I like to travel but have some specifications that make travel more fun and less stressful. Even though I am usually a control freak, when I travel, I like to enjoy more and navigate less. Because I travel alone and in deference to my enthusiasm for being led around, I prefer trips arranged, preferably by the alumni travel office of my university, with a relatively small group of travelers who like to learn and to places I have never been. I also prefer 10-day trips on a ship or boat, so I only have to unpack once.
The trip I chose for this spring met most of my criteria. It was a university trip to Burgundy, a place I had never visited. It lasted for 8 days with a group of 14 travelers. Even though it was on land, I only had to unpack twice because we stayed at two hotels, one in Paris and one in Beaune.
I enjoy wine but am very far from being an expert. This wine tasting trip was designed to teach me to appreciate wine at a higher level. The primary wines in Burgundy, according to our tour guides, are Chablis, Chardonnay, and Pinot Noir. Surprisingly, many of the owners have California or Oregon connections.
We visited 7 vineyards for wine tasting, from the very old to the very new, where wine is fermented in stainless steel containers rather than large oak barrels. We tasted six wines at every vineyard, including William Fevre, Chateau de Pommard, Chateau de Mersault, Domaine Evenstad, Olivier Leflaive, Clos des Mouches, Domaine Dulac, and JC Boisset. We had five lunches and two dinners, each with at least four wines. I actually took one day away from the tour to explore and to detox. The trip concluded with a visit to the Saturday market, with meats, breads, cheeses, flowers, clothing, old knives, and deliciously ripe fruits and vegetables, including, of course, white asparagus.

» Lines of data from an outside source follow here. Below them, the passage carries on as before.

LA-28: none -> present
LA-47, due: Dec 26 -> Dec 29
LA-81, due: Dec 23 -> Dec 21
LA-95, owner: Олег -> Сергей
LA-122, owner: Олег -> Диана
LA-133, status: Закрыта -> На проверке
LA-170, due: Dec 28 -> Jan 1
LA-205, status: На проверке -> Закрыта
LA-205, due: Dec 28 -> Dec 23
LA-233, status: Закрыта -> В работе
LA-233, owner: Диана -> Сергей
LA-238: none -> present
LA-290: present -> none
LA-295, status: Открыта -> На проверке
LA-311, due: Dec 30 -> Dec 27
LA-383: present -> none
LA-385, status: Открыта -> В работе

This tour was special because we had a professor who specializes in the history and symbolism of food in French history. I had never heard of a Harlequin, which combines on one plate the leftovers from the tables of the rich to sell to the poor. Combining food is anathema to the French because they believe food should be served in three distinct courses. Can you imagine leftovers consisting of fish, chicken, salad, vegetables, and dessert all globbed together, bones included, after sitting all night? Not surprisingly there was a French Revolution!
We also had as our tour guides two charming Irishmen, one who arranges wine tours all over the world and one who has written several books on wine and lives in Beaune. We, for example, had lunch in a wine cellar at one of the wineries and one tasting that concluded with a $14,000 bottle of wine, only possible because of the tour guides’ long-standing friendship with one of the owners.